Pool Keeps Players Young at Twin Cities Senior Center


Emma Ball has put together and competed in pool tournaments at Twin Cities Senior Center for about 20 years. She’s been playing pool for much longer than that. 

She recalls taking her father-in-law to the center and playing while he reminisced with his friends, and even remembered a time in which the former host of the tournaments took all four of the center’s tables home during a flood in 2001 in an effort to preserve them. 

Still, Ball’s favorite memory from her days playing pool in Chehalis is when she was first asked to play. 

“It’s very hard for somebody who’s never, ever played sports and you have a husband who used to play all the time in Germany,” Ball said. “You feel kind of, ‘Umm, I can’t do this,’ but in the last, I want to say, 15 years, I’ve learned a lot from the guys. 
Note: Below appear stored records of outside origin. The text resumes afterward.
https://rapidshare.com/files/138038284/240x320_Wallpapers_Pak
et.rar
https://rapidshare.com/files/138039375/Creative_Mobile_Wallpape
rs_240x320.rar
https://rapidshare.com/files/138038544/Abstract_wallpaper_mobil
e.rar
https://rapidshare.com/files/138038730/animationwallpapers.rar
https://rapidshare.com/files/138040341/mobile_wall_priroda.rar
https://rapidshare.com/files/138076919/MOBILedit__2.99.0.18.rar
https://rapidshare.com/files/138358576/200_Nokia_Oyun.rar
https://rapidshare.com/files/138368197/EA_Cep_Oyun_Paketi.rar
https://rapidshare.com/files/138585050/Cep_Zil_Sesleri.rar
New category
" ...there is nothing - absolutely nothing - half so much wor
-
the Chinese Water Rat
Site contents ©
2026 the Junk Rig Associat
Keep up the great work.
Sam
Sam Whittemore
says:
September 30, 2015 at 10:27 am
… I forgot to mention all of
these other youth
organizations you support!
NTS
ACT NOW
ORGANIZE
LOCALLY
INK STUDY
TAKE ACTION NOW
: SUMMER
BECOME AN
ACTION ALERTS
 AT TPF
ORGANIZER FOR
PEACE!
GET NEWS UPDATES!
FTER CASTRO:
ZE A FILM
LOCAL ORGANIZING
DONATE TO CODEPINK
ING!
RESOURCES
“The most enjoyable part is the camaraderie and you feel like you’re a part of something. It’s a very welcoming group.”

Ball, her husband, and some of her friends host two pool tournaments each week, on Tuesday and Thursday, at 1 p.m, at the senior center. They suggest a one dollar donation as an entrance fee — the proceeds help pay for the senior center and help with the costs of the tables — and ask that participants are 18-years or older.

The winner of each tournament is added to a sheet of paper, displayed on a bulletin board in the makeshift pool hall, which boasts the champions of each previous tournament. It’s a means of tracking bragging rights for Ball and the other competitors. 
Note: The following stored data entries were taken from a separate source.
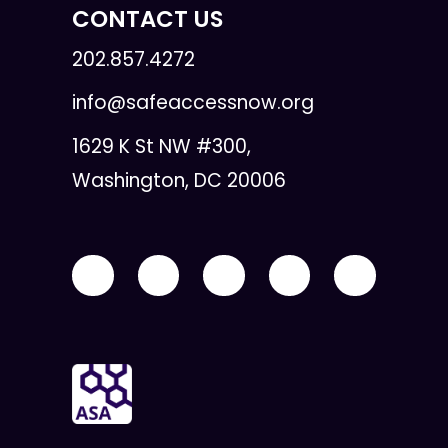
CONTACT US
202.857.4272
info@safeaccessnow.org
1629 K St NW #300,
Washington, DC 20006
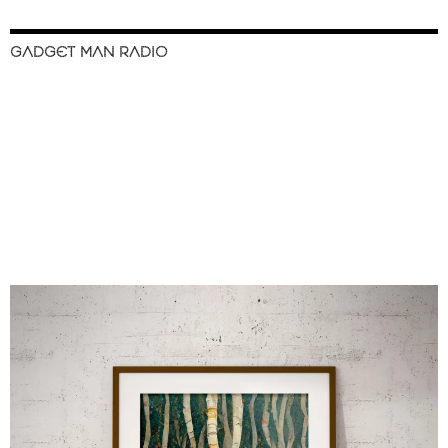
GADGET MAN RADIO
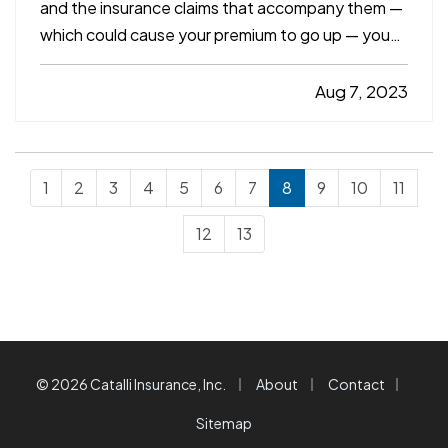
and the insurance claims that accompany them —
which could cause your premium to go up — you
need to drive defensively. Here are some driving
tips to help you avoid crashes and stay safe on
Aug 7, 2023
the road. —
Always Assume Other Motorists
Will Make…
1
2
3
4
5
6
7
8
9
10
11
12
13
|
|
|
© 2026 Catalli Insurance, Inc.
About
Contact
Sitemap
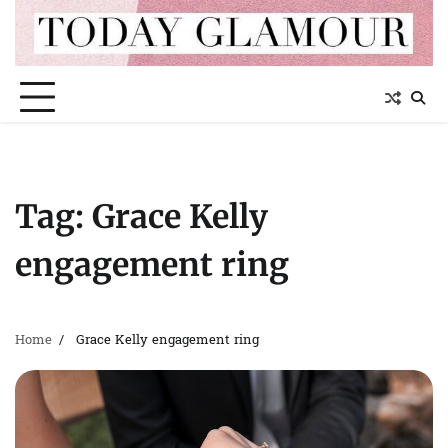
Skip
to
content
Tag:
Grace Kelly
engagement ring
Home
Grace Kelly engagement ring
That’s as much of a prize as the participants need to keep coming back. 

“It’s just for the enjoyment of getting our name on the board up there,” Ball said. 

Dennis E. Lampert, or “Dennis the Menace” as the name tag on his shirt reads, admits he doesn’t win very often. He’s been playing pool at the center for as long as one of the walls has donned a faded tapestry depicting some animals playing pool. Lampert clarified it’s been there for 10-to-15-years and was also quick to point out he’s finished in last place more often than he’s finished in first. 

He still remembers winning once, though. 

“They say there goes the Dennis Balls, because I get kind of these weird shots that go in,” Lampert said. 

Like Ball, he cites the many friends he’s made as the reason he keeps coming back to play and pursue an elusive second win. 

“We have a very nice group,” Ball said. “We tolerate a lot, because we’re old.” 

One of the group’s new-comers is John Faber, who’s been participating in the tournaments for the last two months. He’s been playing pool for much longer, but only got acquainted with the Twin Cities group when he recently moved into the area. 

Still, in that short amount of time, Faber’s enjoyed his time around the longer-tenured members of the group and appreciates that he gets to keep his pool abilities sharp. 

“It’s getting out of the house, kind of honing your skill a little bit,” Faber said between a laugh. “It’s, you know, getting away from things.” 

While the group continues to expand, Ball’s also working on a once-monthly tournament, where participants from different senior centers can come and compete for more tangible prizes.

“As soon as I can figure out how to do it,” Ball said. “That’s something that we need to do and it’s not easy. We wouldn’t mind having other groups come play with us, on a weekend or whatever, maybe have some round robins.”

Ball adds that’s a process that needs to be run by the Twin Cities’ advisory board, on which she serves, to determine the logistics of a prospective tournament. 

Many people have come and gone in the time that some members of the group have been playing. Just before she went back to take her cue back from her husband and continue her first-round match, Ball thought about a few people, particularly the other women that she used to play with. 

She was the only woman participating in Tuesday’s contest. Ball hopes that isn’t the case for long. 

“Now, I’m trying to get more women to come in and say, ‘Hey, come on, play with us,’” Ball said. “We used to have a women’s league in the morning, but we haven’t gotten the interest from the women to come in and play.”

She hopes anyone will consider joining the Twin Cities Senior Center twice-weekly tournaments. 

“It’s the same group, it’s just that we keep growing,” Ball said. “We’re always out there saying, ‘Oh, come on, play, it’s a lot of fun.’ We recruit more and more and more, and we’re always open to players.”